From these early beginnings, we have worked with a range of partners to develop our strategy and pilot programmes. For the local community this included our first Schools Design Challenge which invited all S1 pupils (aged 11 and 12) in Dundee and Angus to come up with ideas of how they would improve their school. The challenge was developed with teachers and Education Scotland. Over 1,000 pupils in 250 teams took part and ten schools were selected to develop prototypes at a Design Jam.
The results were filmed and exhibited in the Overgate shopping centre in March 2016 and at the first Dundee Design Festival in May.
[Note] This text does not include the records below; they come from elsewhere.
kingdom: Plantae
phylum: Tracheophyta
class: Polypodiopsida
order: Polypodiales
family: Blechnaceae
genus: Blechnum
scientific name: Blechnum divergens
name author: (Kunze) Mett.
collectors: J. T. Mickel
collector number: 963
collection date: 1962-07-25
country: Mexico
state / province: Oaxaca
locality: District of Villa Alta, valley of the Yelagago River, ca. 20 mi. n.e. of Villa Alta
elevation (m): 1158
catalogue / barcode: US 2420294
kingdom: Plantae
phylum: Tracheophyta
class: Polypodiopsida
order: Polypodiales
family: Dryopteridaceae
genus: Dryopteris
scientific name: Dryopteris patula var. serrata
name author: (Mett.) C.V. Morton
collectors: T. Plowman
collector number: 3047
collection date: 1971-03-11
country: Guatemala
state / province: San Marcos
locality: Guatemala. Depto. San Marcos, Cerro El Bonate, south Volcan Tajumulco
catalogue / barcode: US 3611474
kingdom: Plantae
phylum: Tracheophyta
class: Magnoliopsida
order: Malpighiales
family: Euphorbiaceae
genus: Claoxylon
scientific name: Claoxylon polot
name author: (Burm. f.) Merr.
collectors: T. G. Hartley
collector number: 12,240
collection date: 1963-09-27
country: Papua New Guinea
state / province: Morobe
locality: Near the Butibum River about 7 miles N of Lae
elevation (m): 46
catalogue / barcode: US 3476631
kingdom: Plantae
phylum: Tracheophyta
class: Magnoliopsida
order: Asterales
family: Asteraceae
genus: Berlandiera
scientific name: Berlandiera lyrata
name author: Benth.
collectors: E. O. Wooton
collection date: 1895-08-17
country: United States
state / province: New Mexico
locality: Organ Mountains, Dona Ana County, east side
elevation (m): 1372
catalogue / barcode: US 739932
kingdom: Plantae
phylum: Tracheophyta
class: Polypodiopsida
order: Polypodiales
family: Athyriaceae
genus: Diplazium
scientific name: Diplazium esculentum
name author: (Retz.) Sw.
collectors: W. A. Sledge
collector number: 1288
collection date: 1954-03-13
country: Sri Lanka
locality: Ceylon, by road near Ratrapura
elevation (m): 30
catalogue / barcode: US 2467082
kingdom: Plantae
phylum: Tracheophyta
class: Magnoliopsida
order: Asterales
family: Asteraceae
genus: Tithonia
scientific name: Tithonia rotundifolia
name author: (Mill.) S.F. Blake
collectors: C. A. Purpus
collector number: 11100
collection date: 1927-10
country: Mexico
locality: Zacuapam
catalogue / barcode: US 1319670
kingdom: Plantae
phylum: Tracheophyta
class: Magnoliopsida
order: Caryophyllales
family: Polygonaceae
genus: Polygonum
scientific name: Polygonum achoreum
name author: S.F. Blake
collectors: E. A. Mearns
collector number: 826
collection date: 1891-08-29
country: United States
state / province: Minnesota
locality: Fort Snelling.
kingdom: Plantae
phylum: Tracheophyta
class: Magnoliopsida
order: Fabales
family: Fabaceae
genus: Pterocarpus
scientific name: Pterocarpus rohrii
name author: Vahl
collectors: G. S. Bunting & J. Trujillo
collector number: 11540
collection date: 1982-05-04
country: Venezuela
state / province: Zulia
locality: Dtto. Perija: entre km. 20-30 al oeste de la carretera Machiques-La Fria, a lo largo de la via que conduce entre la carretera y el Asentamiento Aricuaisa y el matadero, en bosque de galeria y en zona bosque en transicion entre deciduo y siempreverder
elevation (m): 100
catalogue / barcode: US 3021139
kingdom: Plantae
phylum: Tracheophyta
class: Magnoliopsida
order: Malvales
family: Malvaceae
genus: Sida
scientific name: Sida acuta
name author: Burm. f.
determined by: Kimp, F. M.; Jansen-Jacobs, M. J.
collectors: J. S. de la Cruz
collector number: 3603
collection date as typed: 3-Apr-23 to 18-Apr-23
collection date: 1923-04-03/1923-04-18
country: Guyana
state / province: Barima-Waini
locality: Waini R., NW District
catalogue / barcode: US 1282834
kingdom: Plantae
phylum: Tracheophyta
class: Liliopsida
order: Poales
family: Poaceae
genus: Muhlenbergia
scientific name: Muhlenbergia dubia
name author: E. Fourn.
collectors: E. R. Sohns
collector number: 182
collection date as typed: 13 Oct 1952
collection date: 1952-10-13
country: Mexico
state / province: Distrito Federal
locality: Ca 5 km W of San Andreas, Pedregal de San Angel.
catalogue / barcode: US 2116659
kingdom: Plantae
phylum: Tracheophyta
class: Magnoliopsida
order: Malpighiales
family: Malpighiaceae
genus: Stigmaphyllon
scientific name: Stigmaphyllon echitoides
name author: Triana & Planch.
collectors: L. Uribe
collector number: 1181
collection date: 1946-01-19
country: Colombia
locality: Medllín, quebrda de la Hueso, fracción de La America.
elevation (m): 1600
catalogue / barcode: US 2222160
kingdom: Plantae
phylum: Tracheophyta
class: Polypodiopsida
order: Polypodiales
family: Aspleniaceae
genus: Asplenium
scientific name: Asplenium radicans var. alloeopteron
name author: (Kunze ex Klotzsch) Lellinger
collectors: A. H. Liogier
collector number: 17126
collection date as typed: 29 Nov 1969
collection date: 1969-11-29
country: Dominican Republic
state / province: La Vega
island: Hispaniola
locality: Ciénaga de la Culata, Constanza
So far their designs have been seen by over 40,000 people in person or through our videos online.
Not having a building has been challenging, but equally it has made us more collaborative and enables us to have more visibility in the community.
Our Community Garden project is another example of local engagement, this time working with a local charity called Art Angel, run by and for people with experience of mental health difficulties. We worked with a core group of participants and teamed them up with local architects kennedytwaddle, designer Linsey McIntosh and landscape architects Macfarlane + Associates to co-design a V&A Dundee Community Garden as part of the new waterfront development.
The participants worked together as a design team to develop the garden concept, from ideas and research to themes, features, seasonal planting, drawings and model making. Through the design process those involved gained skills, confidence, a sense of pride, and were able to share their skills and make effective contributions in gardening, designing and making. They will also be involved with the construction and planting of the garden which will open to the public later this year. For the participants it is an achievement that will no doubt inspire the many thousands of people who will visit and enjoy the garden over the years to come.
All of these projects have shaped the ethos of our museum. Of everything we have learnt so far, possibly the biggest lesson is that design can enrich lives – and that anyone can be a designer and use design to have a positive impact on their own life, their community or their organisation.